Затем швы и рубцы поверхности – и пациент был передвинут в камеру восстановления кровообращения. Операция, очевидно, удалась. Об этом говорило сосредоточенное, но довольное сопение из-под густых усов профессора экспериментальной хирургии Глазофа и радостный взгляд его ассистента.

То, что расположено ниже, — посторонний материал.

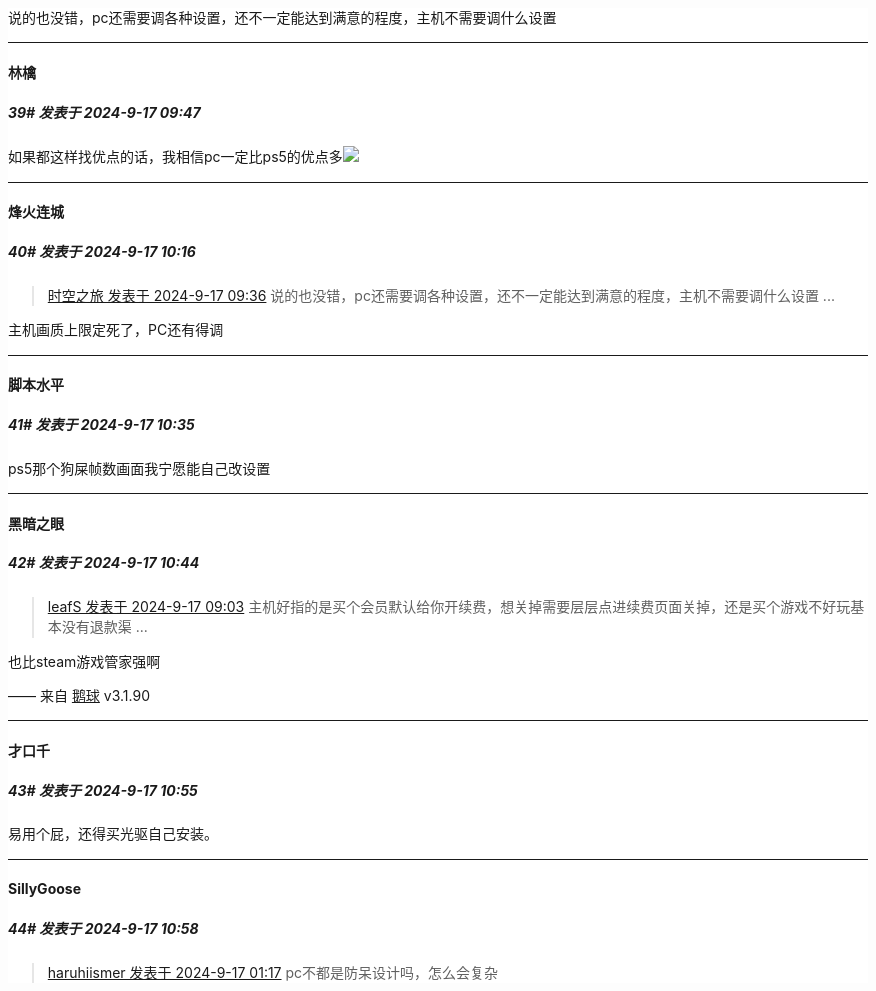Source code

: 说的也没错，pc还需要调各种设置，还不一定能达到满意的程度，主机不需要调什么设置

*****

####  林檎  
##### 39#       发表于 2024-9-17 09:47

如果都这样找优点的话，我相信pc一定比ps5的优点多<img src="https://static.saraba1st.com/image/smiley/face2017/067.png" referrerpolicy="no-referrer">

*****

####  烽火连城  
##### 40#       发表于 2024-9-17 10:16

<blockquote><a href="httphttps://bbs.saraba1st.com/2b/forum.php?mod=redirect&amp;goto=findpost&amp;pid=66224820&amp;ptid=2199609" target="_blank">时空之旅 发表于 2024-9-17 09:36</a>
说的也没错，pc还需要调各种设置，还不一定能达到满意的程度，主机不需要调什么设置 ...</blockquote>
主机画质上限定死了，PC还有得调


*****

####  脚本水平  
##### 41#       发表于 2024-9-17 10:35

ps5那个狗屎帧数画面我宁愿能自己改设置


*****

####  黑暗之眼  
##### 42#       发表于 2024-9-17 10:44

<blockquote><a href="httphttps://bbs.saraba1st.com/2b/forum.php?mod=redirect&amp;goto=findpost&amp;pid=66224686&amp;ptid=2199609" target="_blank">leafS 发表于 2024-9-17 09:03</a>
主机好指的是买个会员默认给你开续费，想关掉需要层层点进续费页面关掉，还是买个游戏不好玩基本没有退款渠 ...</blockquote>
也比steam游戏管家强啊

—— 来自 [鹅球](https://www.pgyer.com/GcUxKd4w) v3.1.90


*****

####  才口千  
##### 43#       发表于 2024-9-17 10:55

易用个屁，还得买光驱自己安装。


*****

####  SillyGoose  
##### 44#       发表于 2024-9-17 10:58

<blockquote><a href="httphttps://bbs.saraba1st.com/2b/forum.php?mod=redirect&amp;goto=findpost&amp;pid=66224053&amp;ptid=2199609" target="_blank">haruhiismer 发表于 2024-9-17 01:17</a>
pc不都是防呆设计吗，怎么会复杂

Последовавший затем между ними короткий разговор велся на странном диалекте – звучном и выразительном, в котором, однако, не было и тени родства с существовавшими когда-либо человеческими наречиями. Дело в том, что, пройдя стадию механических языков, способ обмена мнений между людьми стал опираться на смысловые разряды корней, оставляя эмоциональную выразительность одеяния звуков в воле каждого отдельного человека.
Звучала их речь так:
– Жармайль. Урмитиль Эр Ша Ща райль.
– Вург Тецигр. Фицорб агогр.
– Эрдарайль. Зуйль. Зуммь, мль.
– Вырдж. Жраб.
Приблизительная значимость диалога была такова:
– Это станет теперь не труднее работы дантиста.
– О, да, профессор, но только под вашим руководством можно сделать установку так точно и быстро!

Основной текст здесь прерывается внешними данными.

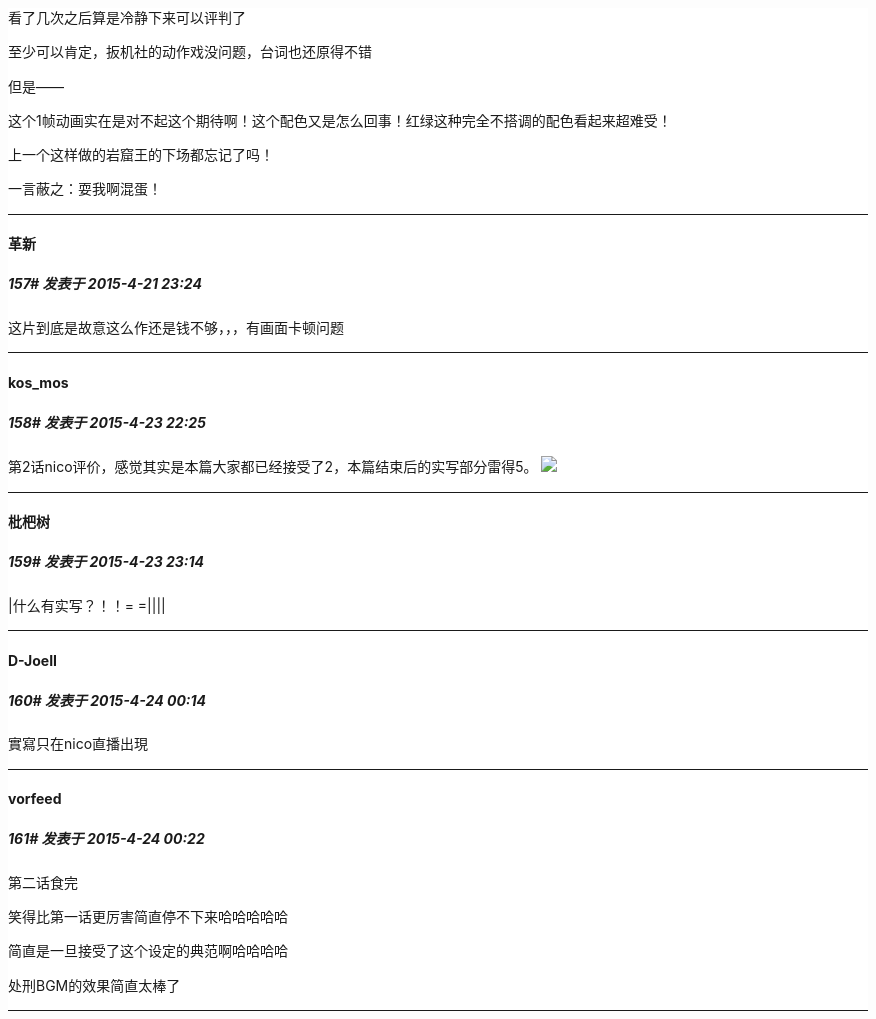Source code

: 看了几次之后算是冷静下来可以评判了

至少可以肯定，扳机社的动作戏没问题，台词也还原得不错

但是——

这个1帧动画实在是对不起这个期待啊！这个配色又是怎么回事！红绿这种完全不搭调的配色看起来超难受！

上一个这样做的岩窟王的下场都忘记了吗！

一言蔽之：耍我啊混蛋！

*****

####  革新  
##### 157#       发表于 2015-4-21 23:24

这片到底是故意这么作还是钱不够，，，有画面卡顿问题

*****

####  kos_mos  
##### 158#       发表于 2015-4-23 22:25

第2话nico评价，感觉其实是本篇大家都已经接受了2，本篇结束后的实写部分雷得5。
<img src="http://ww3.sinaimg.cn/mw1024/8165d3c2gw1erfvau6frij20qg0cbwi7.jpg" referrerpolicy="no-referrer">

*****

####  枇杷树  
##### 159#       发表于 2015-4-23 23:14

|什么有实写？！！= =||||

*****

####  D-JoeII  
##### 160#       发表于 2015-4-24 00:14

實寫只在nico直播出現


*****

####  vorfeed  
##### 161#       发表于 2015-4-24 00:22

第二话食完

笑得比第一话更厉害简直停不下来哈哈哈哈哈

简直是一旦接受了这个设定的典范啊哈哈哈哈

处刑BGM的效果简直太棒了

*****
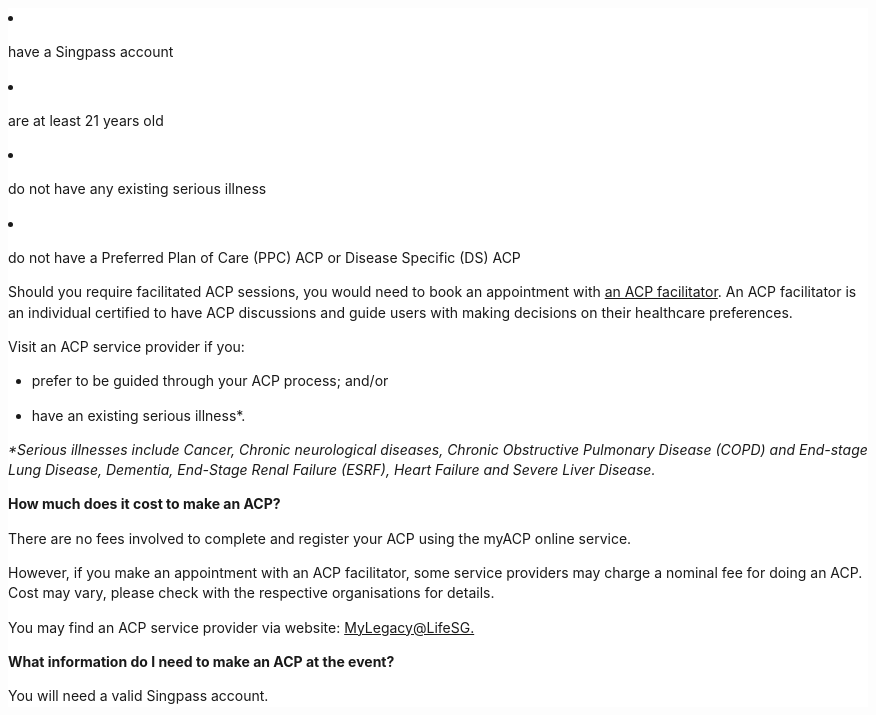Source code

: <li>
<p>have a Singpass account</p>
</li>
<li>
<p>are at least 21 years old</p>
</li>
<li>
<p>do not have any existing serious illness</p>
</li>
<li>
<p>do not have a Preferred Plan of Care (PPC) ACP or Disease Specific (DS)
ACP</p>
</li>
</ul>
<p></p>
<p>Should you require facilitated ACP sessions, you would need to book an
appointment with <a href="https://ddei5-0-ctp.trendmicro.com:443/wis/clicktime/v1/query?url=https%3a%2f%2fmylegacy.life.gov.sg%2flisting%2facp%2dproviders%2fresults&amp;umid=1EA8618B-3888-1E06-A023-5CE88204FC2C&amp;auth=4fe163d1a2584a8c6b4b2e7e7fb89a9416f5a236-186cf682323e6eef3697b5401533107068837bb1" rel="noopener noreferrer nofollow" target="_blank">an ACP facilitator</a>.
An ACP facilitator is an individual certified to have ACP discussions and
guide users with making decisions on their healthcare preferences.</p>
<p></p>
<p>Visit an ACP service provider if you:</p>
<ul data-tight="true" class="tight">
<li>
<p>prefer to be guided through your ACP process; and/or</p>
</li>
<li>
<p>have an existing serious illness*.</p>
</li>
</ul>
<p></p>
<p><em>*Serious illnesses include Cancer, Chronic neurological diseases, Chronic Obstructive Pulmonary Disease (COPD) and End-stage Lung Disease, Dementia, End-Stage Renal Failure (ESRF), Heart Failure and Severe Liver Disease.</em>
</p>
</td>
</tr>
<tr>
<td rowspan="1" colspan="1">
<p><strong>How much does it cost to make an ACP?</strong>
</p>
</td>
<td rowspan="1" colspan="1">
<p>There are no fees involved to complete and register your ACP using the
myACP online service.</p>
<p>However, if you make an appointment with an ACP facilitator, some service
providers may charge a nominal fee for doing an ACP. Cost may vary, please
check with the respective organisations for details.</p>
<p>You may find an ACP service provider via website: <a href="https://mylegacy.life.gov.sg/find-a-service/find-advance-care-plan-facilitator/" rel="noopener noreferrer nofollow" target="_blank">MyLegacy@LifeSG.</a>
</p>
</td>
</tr>
<tr>
<td rowspan="1" colspan="1">
<p><strong>What information do I need to make an ACP at the event?</strong>
</p>
</td>
<td rowspan="1" colspan="1">
<p>You will need a valid Singpass account.</p>
<p></p>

Довольное сопение усилилось.
– Не забывайте, товарищ, что выделку механизма производил сам пациент. Без него нам бы еще не скоро достичь желательного результата.
– Конечно, конечно – но биться в механическом насосе или в живом организме – разница. И ваша рука, профессор, оживила металл.
– Ну, ну, ну! Все старались! Все старались! Хорошо, что вышло хорошо! Идите в ванную.
Хирургическая опустела. Только в ведре кровянел кусок недавно живого, теперь запекшегося сизого мяса – сердце Динеса.
IV.
Динес взвился на наблюдательную площадку здания конденсатора. Ниже его на узорных парапетах, затянутые в каучук, механики суетились у огромного блока, протягивавшего рычаги магнитных полей. При полете предполагалось равномерное движение всех кварталов, в порядке их размещения. Проще говоря, город должен был лететь параллельными кильватерными колоннами улиц. Динес вступил на педали радиорупора и отдал приказ соединить магнитные поля.